More about social insects and their decision-making and evolution

There are four main kinds of eusocial insects: ants, termites, wasps, and bees. The word "eusocial" refers to an organization in which only one individual, the "queen," performs the vast majority of all reproduction, while the others perform non-reproductive duties. The entire hive is thus a super-organism.

Asterisk: bees depart slightly from the ideal of being a superorganism because not all worker bees are forever sterile, and a very small percentage of the reproduction is done by workers. If a fertile worker is caught laying eggs, she is killed and her eggs are eaten! This kind of "policing" behavior could only have evolved if worker reproduction was once much more common than it is now – so earlier bees were "less superorganismic."

Nest-relocation decisions are not made by a large community in the ants, termites, and wasps: instead the queen acting alone founds the new colony (albeit in the case of termites, in collaboration with a single "king"). So in those cases there is no need for "voting." Only bees vote.

NEWS FLASH! Sorry, that conclusion was premature. It turns out certain ants also will vote on a hive relocation decision if their original nest site is damaged. (Might the same perhaps be true for other social insects?) And amazingly, these ants also appear to use range voting.

There are thousands of species of bees. Most are not social. The bumblebees are social but only in a comparatively small-scale way (maximum hive population 50-400 usually) and their new hives are started by a single queen acting alone – just like ants and wasps – and last only 1 year.

There are two main types of sophisticated eusocial bees, which live in large hives with tens of thousands of inhabitants and multiyear tenancy: the honeybees and the stingless bees. The stingless bees appear older (a trigona worker fossilized in amber was found that is 74-94 million years old) and are more diverse (about 200 species known). The honeybees (apis) seem younger (oldest known fossil 22-25 million years old) and less speciated (about 10 species known). The stingless bees were the only kind native in Australia and South America until humans introduced honeybees from Europe and Africa, and they now appear to be faring badly in competition with honeybees.

Note that the fact that those fossilized bees were sterile worker bees strongly indicates they had already become eusocialized. Flowers appeared on the scene 120-140 million years ago. Hence the (co)evolution of modern eusocialized bees happened in 50 million years or less.

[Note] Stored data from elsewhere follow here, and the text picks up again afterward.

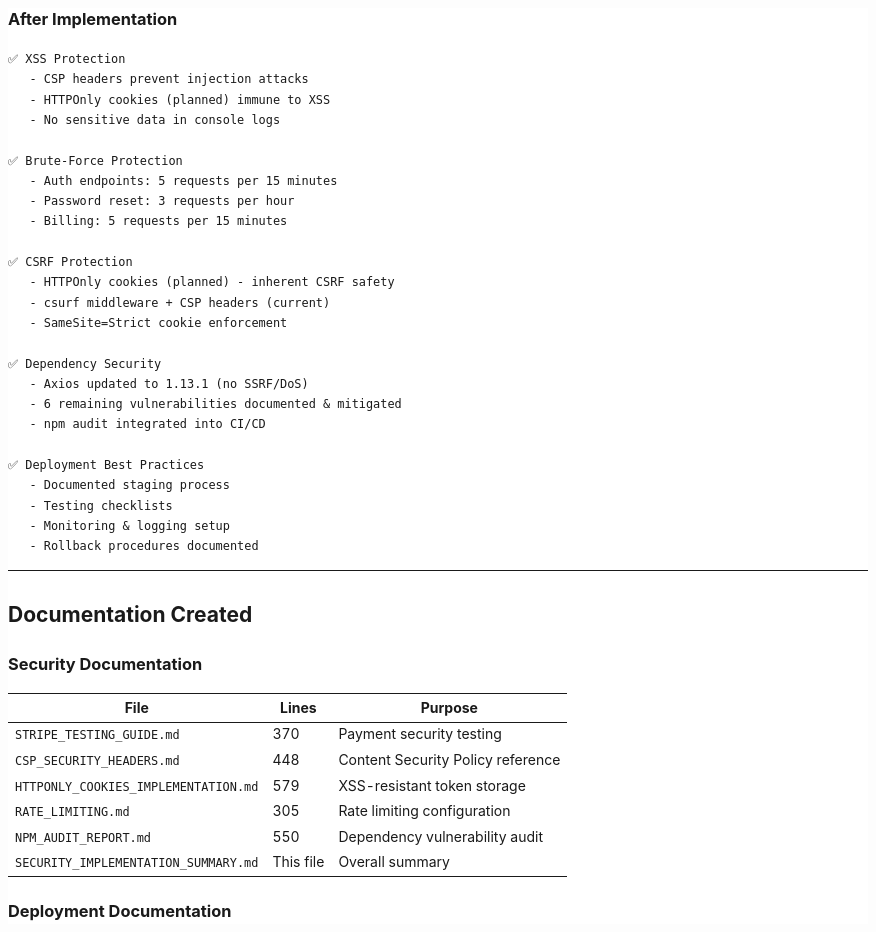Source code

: ### After Implementation

```
✅ XSS Protection
   - CSP headers prevent injection attacks
   - HTTPOnly cookies (planned) immune to XSS
   - No sensitive data in console logs

✅ Brute-Force Protection
   - Auth endpoints: 5 requests per 15 minutes
   - Password reset: 3 requests per hour
   - Billing: 5 requests per 15 minutes

✅ CSRF Protection
   - HTTPOnly cookies (planned) - inherent CSRF safety
   - csurf middleware + CSP headers (current)
   - SameSite=Strict cookie enforcement

✅ Dependency Security
   - Axios updated to 1.13.1 (no SSRF/DoS)
   - 6 remaining vulnerabilities documented & mitigated
   - npm audit integrated into CI/CD

✅ Deployment Best Practices
   - Documented staging process
   - Testing checklists
   - Monitoring & logging setup
   - Rollback procedures documented
```

---

## Documentation Created

### Security Documentation

| File | Lines | Purpose |
|------|-------|---------|
| `STRIPE_TESTING_GUIDE.md` | 370 | Payment security testing |
| `CSP_SECURITY_HEADERS.md` | 448 | Content Security Policy reference |
| `HTTPONLY_COOKIES_IMPLEMENTATION.md` | 579 | XSS-resistant token storage |
| `RATE_LIMITING.md` | 305 | Rate limiting configuration |
| `NPM_AUDIT_REPORT.md` | 550 | Dependency vulnerability audit |
| `SECURITY_IMPLEMENTATION_SUMMARY.md` | This file | Overall summary |

### Deployment Documentation
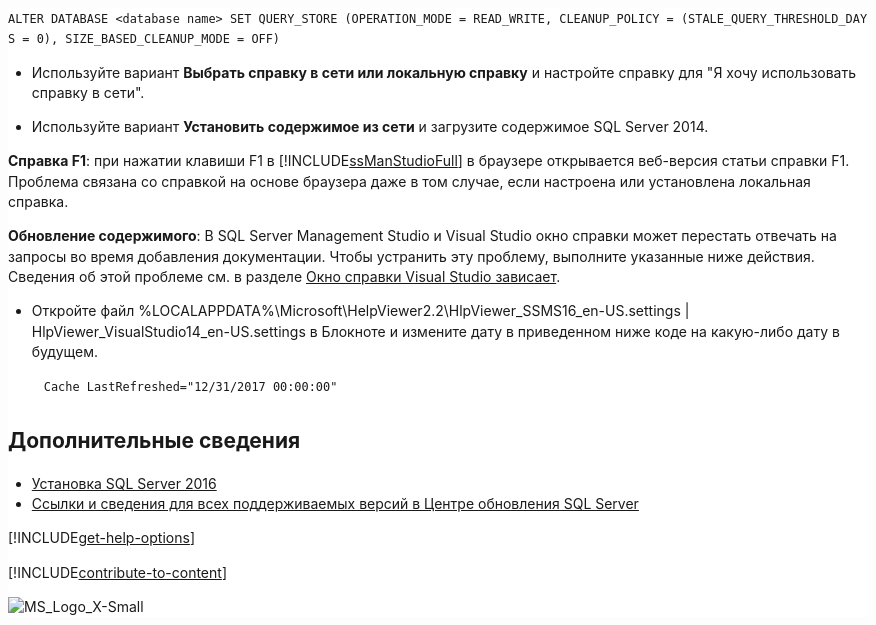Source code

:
 ```ALTER DATABASE <database name> SET QUERY_STORE (OPERATION_MODE = READ_WRITE, CLEANUP_POLICY = (STALE_QUERY_THRESHOLD_DAYS = 0), SIZE_BASED_CLEANUP_MODE = OFF)```
-   Используйте вариант **Выбрать справку в сети или локальную справку** и настройте справку для "Я хочу использовать справку в сети".

-   Используйте вариант **Установить содержимое из сети** и загрузите содержимое SQL Server 2014.

 **Справка F1**: при нажатии клавиши F1 в [!INCLUDE[ssManStudioFull](../includes/ssmanstudiofull-md.md)] в браузере открывается веб-версия статьи справки F1. Проблема связана со справкой на основе браузера даже в том случае, если настроена или установлена локальная справка.

**Обновление содержимого**: В SQL Server Management Studio и Visual Studio окно справки может перестать отвечать на запросы во время добавления документации. Чтобы устранить эту проблему, выполните указанные ниже действия. Сведения об этой проблеме см. в разделе [Окно справки Visual Studio зависает](/previous-versions/mt654096(v=vs.140)).

* Откройте файл %LOCALAPPDATA%\Microsoft\HelpViewer2.2\HlpViewer_SSMS16_en-US.settings | HlpViewer_VisualStudio14_en-US.settings в Блокноте и измените дату в приведенном ниже коде на какую-либо дату в будущем.

```
     Cache LastRefreshed="12/31/2017 00:00:00"
```

## <a name="additional-information"></a>Дополнительные сведения
+ [Установка SQL Server 2016](../database-engine/install-windows/install-sql-server.md)
+ [Ссылки и сведения для всех поддерживаемых версий в Центре обновления SQL Server](../database-engine/install-windows/latest-updates-for-microsoft-sql-server.md)

[!INCLUDE[get-help-options](../includes/paragraph-content/get-help-options.md)]

[!INCLUDE[contribute-to-content](../includes/paragraph-content/contribute-to-content.md)]

![MS_Logo_X-Small](../sql-server/media/ms-logo-x-small.png "MS_Logo_X-Small")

For economic reasons, the honeybees are much more studied than the stingless bees. Honeybees produce much more honey, build quite different kinds of hives (involving wax honeycombs), are anatomically rather different (have stingers), and exhibit considerably different behavior. Honeybees communicate by a "dancing" sign language. The stingless bees are also known to communicate (for at least some species), but do so by olfactory or auditory means which have not yet been decoded by humans.

Honeybee hives "fission" into two, with the new "swarm" picking its new nest site a considerable distance (typically several miles) away by means of a "scouting and voting" collective decision-making process that is nowadays well understood, and is in fact almost equivalent to the CRV's recommended form of range voting.

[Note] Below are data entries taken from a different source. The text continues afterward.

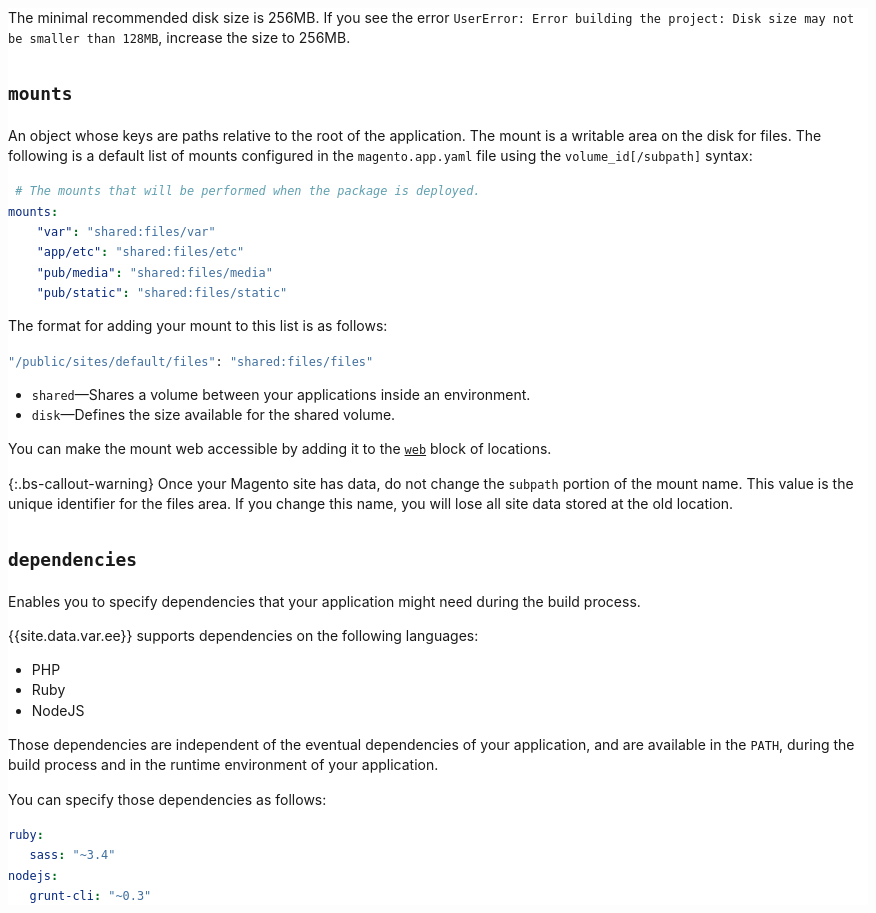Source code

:The minimal recommended disk size is 256MB. If you see the error `UserError: Error building the project: Disk size may not be smaller than 128MB`, increase the size to 256MB.

## `mounts`

An object whose keys are paths relative to the root of the application. The mount is a writable area on the disk for files. The following is a default list of mounts configured in the `magento.app.yaml` file using the `volume_id[/subpath]` syntax:

```yaml
 # The mounts that will be performed when the package is deployed.
mounts:
    "var": "shared:files/var"
    "app/etc": "shared:files/etc"
    "pub/media": "shared:files/media"
    "pub/static": "shared:files/static"
```

The format for adding your mount to this list is as follows:

```bash
"/public/sites/default/files": "shared:files/files"
```

-  `shared`—Shares a volume between your applications inside an environment.
-  `disk`—Defines the size available for the shared volume.

You can make the mount web accessible by adding it to the [`web`](#web) block of locations.

{:.bs-callout-warning}
Once your Magento site has data, do not change the `subpath` portion of the mount name. This value is the unique identifier for the files area. If you change this name, you will lose all site data stored at the old location.

## `dependencies`

Enables you to specify dependencies that your application might need during the build process.

{{site.data.var.ee}} supports dependencies on the following
languages:

-  PHP
-  Ruby
-  NodeJS

Those dependencies are independent of the eventual dependencies of your application, and are available in the `PATH`, during the build process and in the runtime environment of your application.

You can specify those dependencies as follows:

```yaml
ruby:
   sass: "~3.4"
nodejs:
   grunt-cli: "~0.3"
```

Once the honeybee swarm has left the old hive, it is a total divorce; they do not return. The old queen moves to the new nest-site (and construction of the new nest by the swarm's workers commences) while new virgin queens fight to the death for control of the old nest.

The stingless bees, in contrast, build new hives fairly nearby, with the new hives being occupied by a new virgin queen after its construction by workers. There is a great deal of interaction between the new and old hives, including exchanged honey and materials, for a period of several months. The process of determining where to locate the new hive also appears to be a collective one involving scouts eventually settling on one choice, but the manner in which that consensus is reached is not presently understood.

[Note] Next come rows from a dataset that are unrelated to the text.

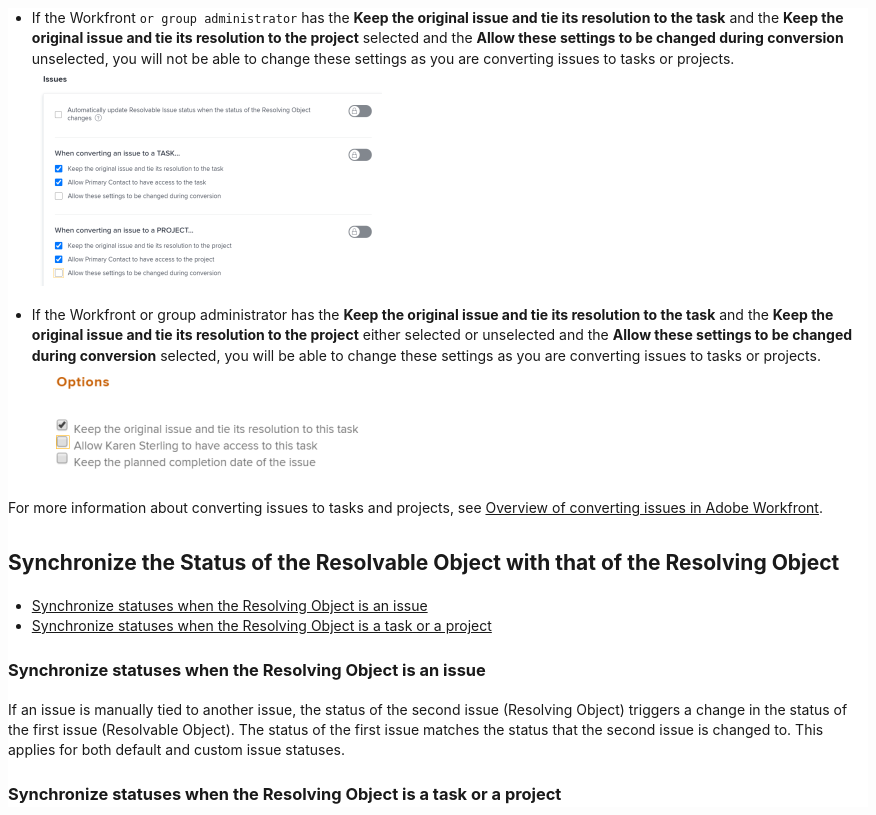 * If the Workfront ```or group administrator``` has the **Keep the original issue and tie its resolution to the task** and the **Keep the original issue and tie its resolution to the project** selected and the **Allow these settings to be changed during conversion** unselected, you will not be able to change these settings as you are converting issues to tasks or projects.  
  ![](assets/qs-setup-project-preferences-issues-area-some-boxes-unselected-350x217.png)

* If the Workfront or group administrator has the **Keep the original issue and tie its resolution to the task** and the **Keep the original issue and tie its resolution to the project** either selected or unselected and the **Allow these settings to be changed during conversion** selected, you will be able to change these settings as you are converting issues to tasks or projects.  
  ![](assets/qs-options-to-keep-issue-when-coverting-it-inside-the-issue-350x113.png)

For more information about converting issues to tasks and projects, see [Overview of converting issues in Adobe Workfront](../../../manage-work/issues/convert-issues/convert-issues.md).



## Synchronize the Status of the Resolvable Object with that of the Resolving Object

* [Synchronize statuses when the Resolving Object is an issue](#syncrhonizing-statuses-for-issues) 
* [Synchronize statuses when the Resolving Object is a task or a project](#synchronizing-statuses-for-projects-and-tasks)

### Synchronize statuses when the Resolving Object is an issue

If an issue is manually tied to another issue, the status of the second issue (Resolving Object) triggers a change in the status of the first issue (Resolvable Object). The status of the first issue matches the status that the second issue is changed to. This applies for both default and custom issue statuses.

### Synchronize statuses when the Resolving Object is a task or a project
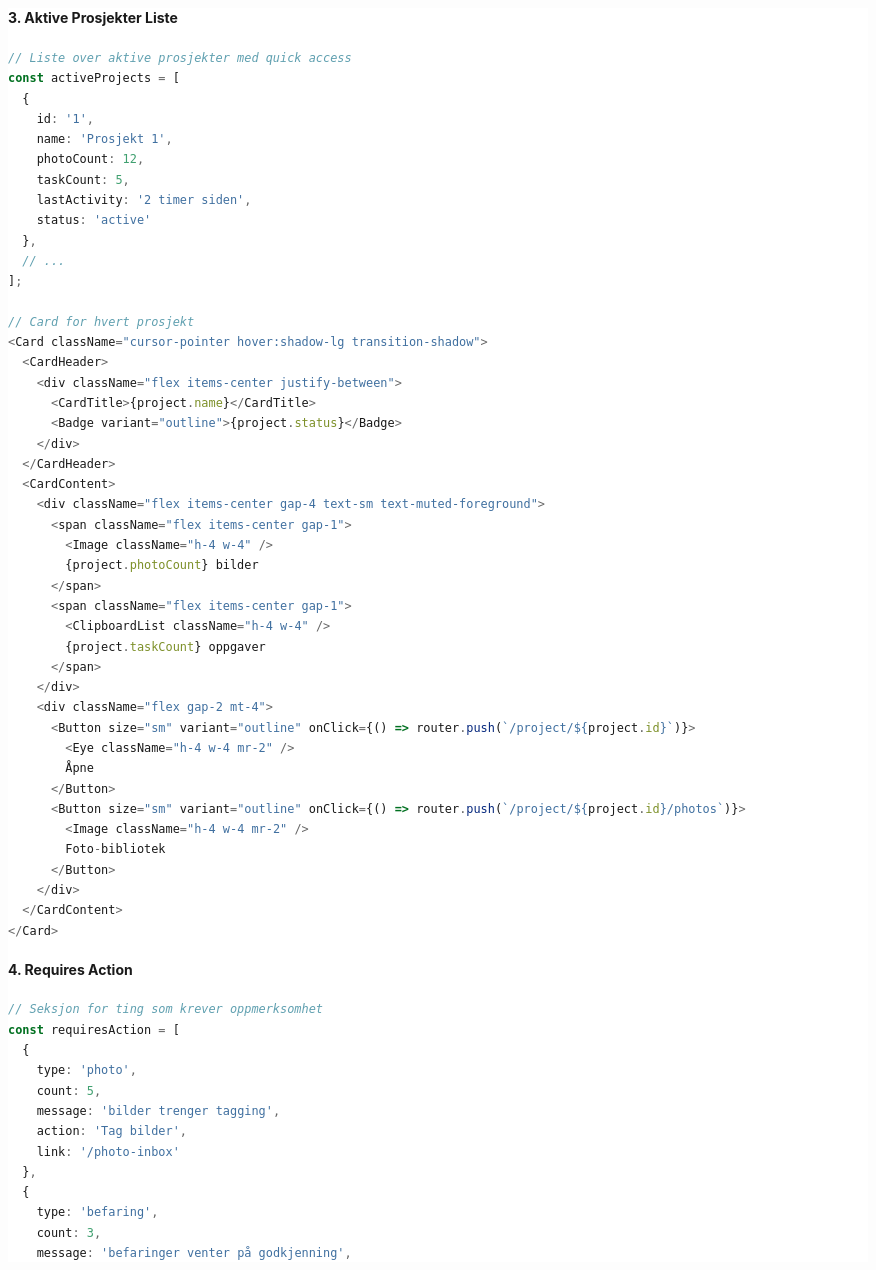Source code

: #### **3. Aktive Prosjekter Liste**
```typescript
// Liste over aktive prosjekter med quick access
const activeProjects = [
  {
    id: '1',
    name: 'Prosjekt 1',
    photoCount: 12,
    taskCount: 5,
    lastActivity: '2 timer siden',
    status: 'active'
  },
  // ...
];

// Card for hvert prosjekt
<Card className="cursor-pointer hover:shadow-lg transition-shadow">
  <CardHeader>
    <div className="flex items-center justify-between">
      <CardTitle>{project.name}</CardTitle>
      <Badge variant="outline">{project.status}</Badge>
    </div>
  </CardHeader>
  <CardContent>
    <div className="flex items-center gap-4 text-sm text-muted-foreground">
      <span className="flex items-center gap-1">
        <Image className="h-4 w-4" />
        {project.photoCount} bilder
      </span>
      <span className="flex items-center gap-1">
        <ClipboardList className="h-4 w-4" />
        {project.taskCount} oppgaver
      </span>
    </div>
    <div className="flex gap-2 mt-4">
      <Button size="sm" variant="outline" onClick={() => router.push(`/project/${project.id}`)}>
        <Eye className="h-4 w-4 mr-2" />
        Åpne
      </Button>
      <Button size="sm" variant="outline" onClick={() => router.push(`/project/${project.id}/photos`)}>
        <Image className="h-4 w-4 mr-2" />
        Foto-bibliotek
      </Button>
    </div>
  </CardContent>
</Card>
```

#### **4. Requires Action**
```typescript
// Seksjon for ting som krever oppmerksomhet
const requiresAction = [
  {
    type: 'photo',
    count: 5,
    message: 'bilder trenger tagging',
    action: 'Tag bilder',
    link: '/photo-inbox'
  },
  {
    type: 'befaring',
    count: 3,
    message: 'befaringer venter på godkjenning',
```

An open question: It is generally believed that the honeybees did not evolve from the stingless bees but rather independently from some other (asocial) bee type (and this speculation should be provable from DNA evidence); and that any social features the two now share are the result of convergent rather than divergent evolution. If so, then the stingless eusocial bees are pretty much an independent Darwinian experiment and so it would be very interesting to understand what voting method the stingless bees independently invented. Is it also range voting? Is it something else? Is it a single-winner method at all (or will stingless bees settle into two new homes with two new queens generated for the occasion if both look good enough)?

Sources

Henry R. Hermann (ed.): Social Insects (4 vols.) Academic Press, New York 1979-.

C.D.Michener: The social behavior of the bees; a comparative study, Belknap Press of Harvard University Press, Cambridge MA 1974.

J.Philip Spradbery: Wasps; an account of the biology and natural history of solitary and social wasps, University of Washington Press, Seattle 1973.

E.O.Wilson: The insect societies, Belknap Press of Harvard University Press, Cambridge MA 1971.